# Leading...



## Kbar Barrel Horses (Aug 5, 2009)

My two minis are great. Super gentle. They stand for the farrier, shots and deworming, etc. They load and stand tied. But, I can not get them to lead, most of the time. I push on thier butts and drive them to get them to go anywhere or carry feed(which rarely works on the on I want to show) Sometimes they lead fine and sometimes they wont move at all. Any help would be great....books, dvds or trainers in the Decatur, Texas area....Thanks!


----------



## FlatCreekFarm (Aug 5, 2009)

I wish I could offer more help - I have the same problem with my two




Just depends on their mood - some days they are almost perfect with leading. Others, not so much. I have some of the Meredith Hodges books and videos. When I take the time to use them, they actually help me a lot with our little 'long eared issues'



In fact, when the weather gets a little cooler I hope we can have more training sessions. Best wishes with your 'kids'!


----------



## RebelsHope (Aug 5, 2009)

In teaching Sophie to lead I just rewarded her every few steps, then we would walk a few more. Another reward, a scratched, a treat, standing for a minute. Never forget that often the best reward to a donkey is to be left alone. We try for one step, then for two, then three. But the most time is spent rewarding one step. Slowly increase the number of steps and go wild when she offers several, a scratch, good girl, and then left alone a bit.

Another method is to teach leading next to a fence. When the donkey stops, try her up and leave her for 5 or 10 min. Then try again.

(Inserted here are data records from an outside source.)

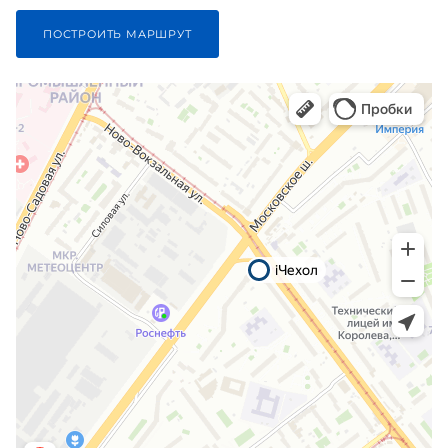
ПОСТРОИТЬ МАРШРУТ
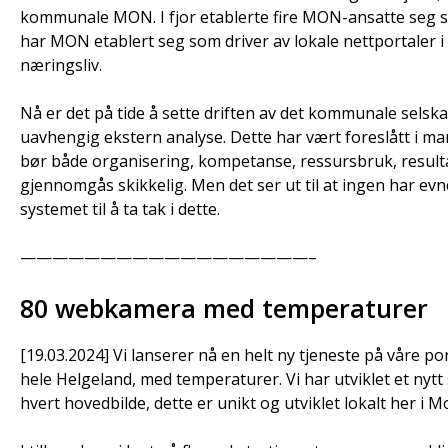
kommunale MON. I fjor etablerte fire MON-ansatte seg 
har MON etablert seg som driver av lokale nettportaler 
næringsliv.
Nå er det på tide å sette driften av det kommunale sel
uavhengig ekstern analyse. Dette har vært foreslått i man
bør både organisering, kompetanse, ressursbruk, resultate
gjennomgås skikkelig. Men det ser ut til at ingen har evn
systemet til å ta tak i dette.
——————————————————–
80 webkamera med temperaturer
[19.03.2024] Vi lanserer nå en helt ny tjeneste på våre 
hele Helgeland, med temperaturer. Vi har utviklet et ny
hvert hovedbilde, dette er unikt og utviklet lokalt her i M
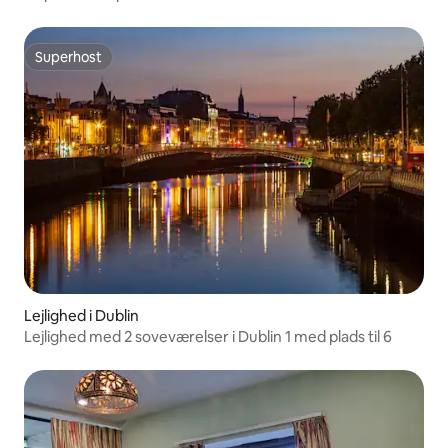
Superhost
Superhost
Lejlighed i Dublin
Lejlighed med 2 soveværelser i Dublin 1 med plads til 6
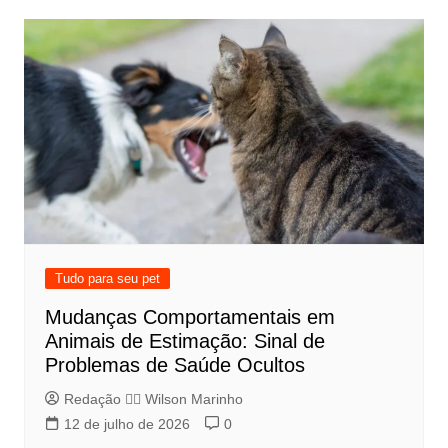
Tudo para seu pet
Mudanças Comportamentais em
Animais de Estimação: Sinal de
Problemas de Saúde Ocultos
Redação 👨‍⚖️​ Wilson Marinho
12 de julho de 2026
0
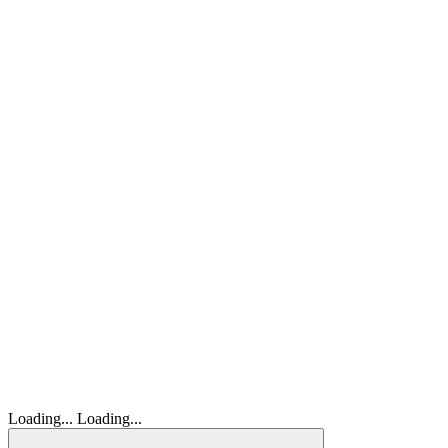
Loading...
Loading...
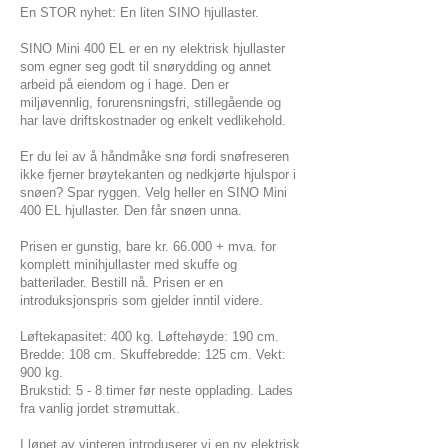
En STOR nyhet: En liten SINO hjullaster.
SINO Mini 400 EL er en ny elektrisk hjullaster
som egner seg godt til snørydding og annet
arbeid på eiendom og i hage. Den er
miljøvennlig, forurensningsfri, stillegående og
har lave driftskostnader og enkelt vedlikehold.
Er du lei av å håndmåke snø fordi snøfreseren
ikke fjerner brøytekanten og nedkjørte hjulspor i
snøen? Spar ryggen. Velg heller en SINO Mini
400 EL hjullaster. Den får snøen unna.
Prisen er gunstig, bare kr. 66.000 + mva. for
komplett minihjullaster med skuffe og
batterilader. Bestill nå. Prisen er en
introduksjonspris som gjelder inntil videre.
Løftekapasitet: 400 kg. Løftehøyde: 190 cm.
Bredde: 108 cm. Skuffebredde: 125 cm. Vekt:
900 kg.
Brukstid: 5 - 8 timer før neste opplading. Lades
fra vanlig jordet strømuttak.
I løpet av vinteren introduserer vi en ny elektrisk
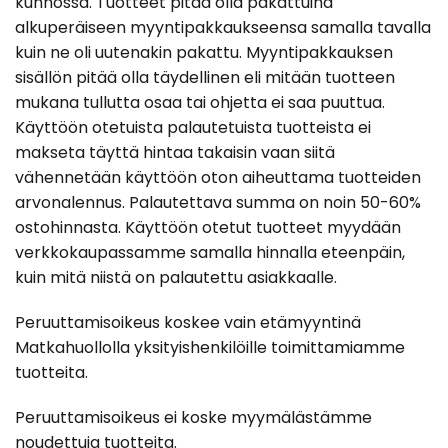
kunnossa. Tuotteet pitää olla pakattuina
alkuperäiseen myyntipakkaukseensa samalla tavalla
kuin ne oli uutenakin pakattu. Myyntipakkauksen
sisällön pitää olla täydellinen eli mitään tuotteen
mukana tullutta osaa tai ohjetta ei saa puuttua.
Käyttöön otetuista palautetuista tuotteista ei
makseta täyttä hintaa takaisin vaan siitä
vähennetään käyttöön oton aiheuttama tuotteiden
arvonalennus. Palautettava summa on noin 50-60%
ostohinnasta. Käyttöön otetut tuotteet myydään
verkkokaupassamme samalla hinnalla eteenpäin,
kuin mitä niistä on palautettu asiakkaalle.
Peruuttamisoikeus koskee vain etämyyntinä
Matkahuollolla yksityishenkilöille toimittamiamme
tuotteita.
Peruuttamisoikeus ei koske myymälästämme
noudettuja tuotteita.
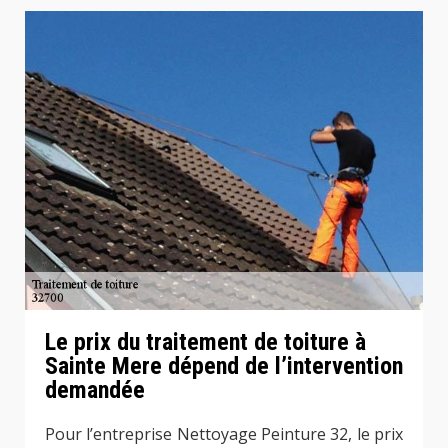
Le prix du traitement de toiture à
Sainte Mere dépend de l’intervention
demandée
Pour l’entreprise Nettoyage Peinture 32, le prix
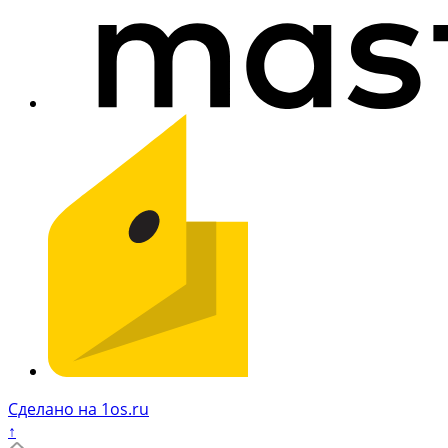
Сделано на 1os.ru
↑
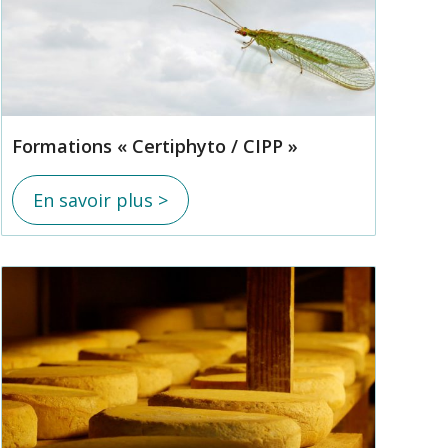
Formations « Certiphyto / CIPP »
En savoir plus >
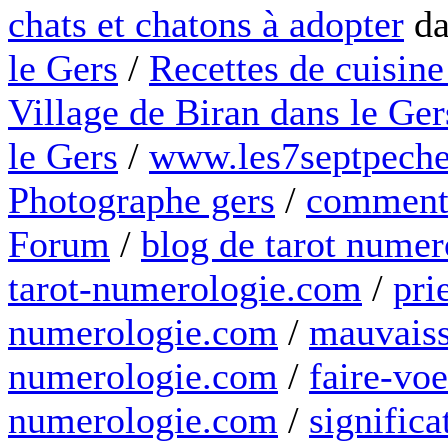
chats et chatons à adopter
da
le Gers
/
Recettes de cuisine
Village de Biran dans le Ger
le Gers
/
www.les7septpeche
Photographe gers
/
comment 
Forum
/
blog de tarot numer
tarot-numerologie.com
/
pri
numerologie.com
/
mauvaiss
numerologie.com
/
faire-voe
numerologie.com
/
significa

Every time she stops tie her up and leave. Then come back and try again.

Alway remember to stop on a good note. Do something she knows well, even if it is just stand to be groomed or pick up her feet.

Keep at it, you can do it!!

btw I actually joined giddyupflix.com, just so I could rent some donkey training videos.


----------



## Kbar Barrel Horses (Aug 6, 2009)

Great I will try that with them. Thanks!!! My little gelding leads better than the soon to be gelding. I really never noticed how bad there were till I got my miniature horse and he leads like a big horse. I know they are different donkeys\horses. Atleast my donkeys are sweet. They are so cute. They have man crushes on my open horse. He is really pretty. They live with him. They just follow him around every where.


----------